Dasmahapatra K S, Citrin P, Hill G J, Yee R, Mohit-Tabatabai M A, Rush B F
J Clin Oncol. 1985 Nov;3(11):1486-9. doi: 10.1200/JCO.1985.3.11.1486.
Recent studies have shown improved efficacy of chemotherapy in patients with advanced squamous-cell cancer of the head and neck. Our purpose was to evaluate prospectively the activity of cisplatin plus 5-fluorouracil (5FU) in 37 patients with advanced stage IV squamous-cell cancer of the head and neck. There were two groups. Group 1 consisted of 19 previously untreated patients with either T4 or N3 disease. They received 100 mg/m2 cisplatin (days 1 and 28) and 120-hour infusion of 1,000 mg/m2/24 hours 5FU (days 1 to 5 and 28 to 32). They subsequently were offered preoperative radiotherapy (RT) and surgery. Group 2 consisted of 18 previously treated patients. They received 5FU and cisplatin in the same dosage every 28 days for either recurrent or metastatic disease. It was found that in group 1 there was an 84% response rate (five complete responses (CR) and 11 partial responses (PR) ). Three of those with PR achieved a CR after RT. Seven patients have had RT plus surgery and are disease free at 8 to 27 month follow-up. Six patients (one CR, five PR) refused surgery and progressed within 4 months. In group 2 there was an 11% response rate after two cycles (two PR), three patients had a minimal response (MR, less than 50% response) and received a mean of four cycles of treatment. Three patients with stable disease received a mean of four cycles of chemotherapy until progression. Two of 11 patients who had received previous chemotherapy plus RT showed an MR; nine of these patients had shown a response to their previous chemotherapy. Only one of 14 patients who had RT plus chemotherapy had a PR, and three had MR. Of five patients who had previous surgery, only one had a PR. All five had received chemotherapy as well. It was concluded that 5FU plus cisplatin is an effective combination in previously untreated patients. In previously treated patients with recurrent disease, there is a substantially lower response rate.

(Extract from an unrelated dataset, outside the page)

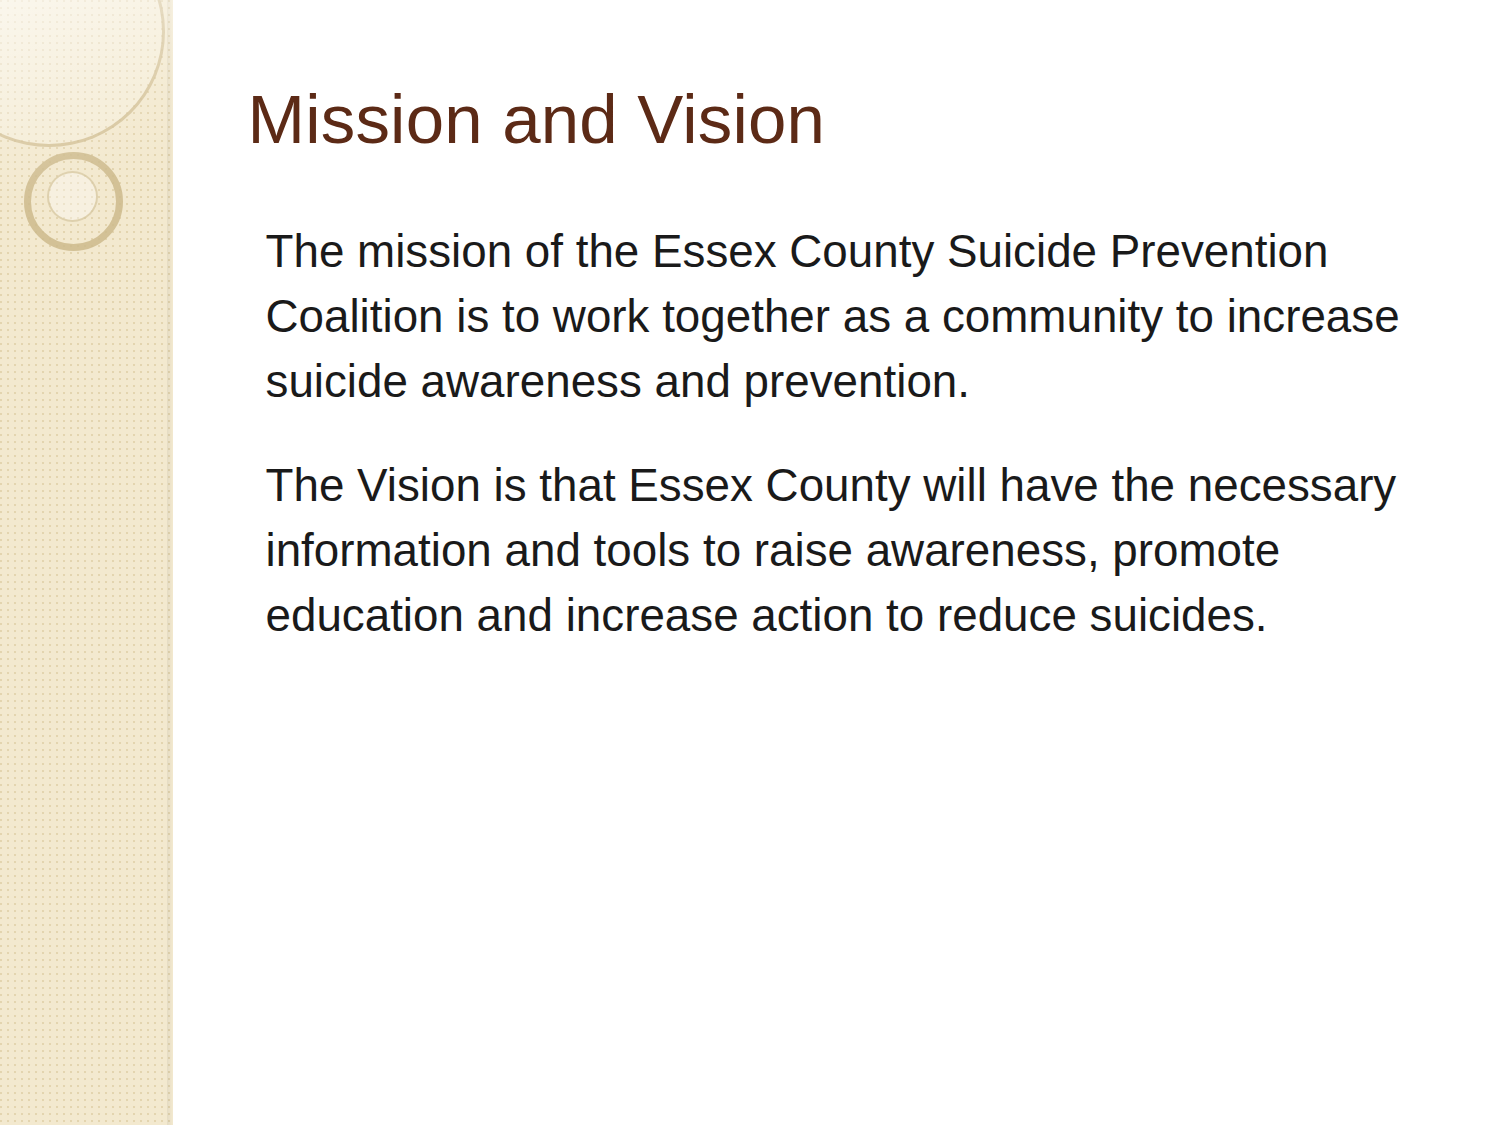Mission and Vision
The mission of the Essex County Suicide Prevention Coalition is to work together as a community to increase suicide awareness and prevention.
The Vision is that Essex County will have the necessary information and tools to raise awareness, promote education and increase action to reduce suicides.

近期研究表明,晚期头颈部鳞状细胞癌患者接受化疗的疗效有所提高。我们的目的是前瞻性评估顺铂联合5-氟尿嘧啶(5FU)对37例晚期IV期头颈部鳞状细胞癌患者的治疗活性。研究分为两组。第1组由19例既往未接受过治疗的T4或N3期患者组成。他们接受100mg/m²顺铂(第1天和第28天)以及1000mg/m²/24小时的5FU持续120小时静脉输注(第1至5天和第28至32天)。随后他们接受术前放疗(RT)和手术。第2组由18例既往接受过治疗的患者组成。他们因复发或转移性疾病每28天接受相同剂量的5FU和顺铂治疗。结果发现,第1组的缓解率为84%(5例完全缓解(CR)和11例部分缓解(PR))。其中3例部分缓解患者在放疗后达到完全缓解。7例患者接受了放疗加手术,在8至27个月的随访中无疾病进展。6例患者(1例CR,5例PR)拒绝手术,在4个月内病情进展。第2组在两个周期后缓解率为11%(2例PR),3例患者有微小缓解(MR,缓解率小于50%),平均接受了4个周期的治疗。3例病情稳定的患者平均接受了4个周期的化疗直至病情进展。11例既往接受过化疗加放疗的患者中有2例出现微小缓解;这些患者中有9例对既往化疗有反应。14例接受过放疗加化疗的患者中只有1例部分缓解,3例微小缓解。5例既往接受过手术的患者中只有1例部分缓解。这5例患者也都接受过化疗。研究得出结论,5FU加顺铂对既往未接受过治疗的患者是一种有效的联合治疗方案。对于既往接受过治疗的复发患者,缓解率则显著较低。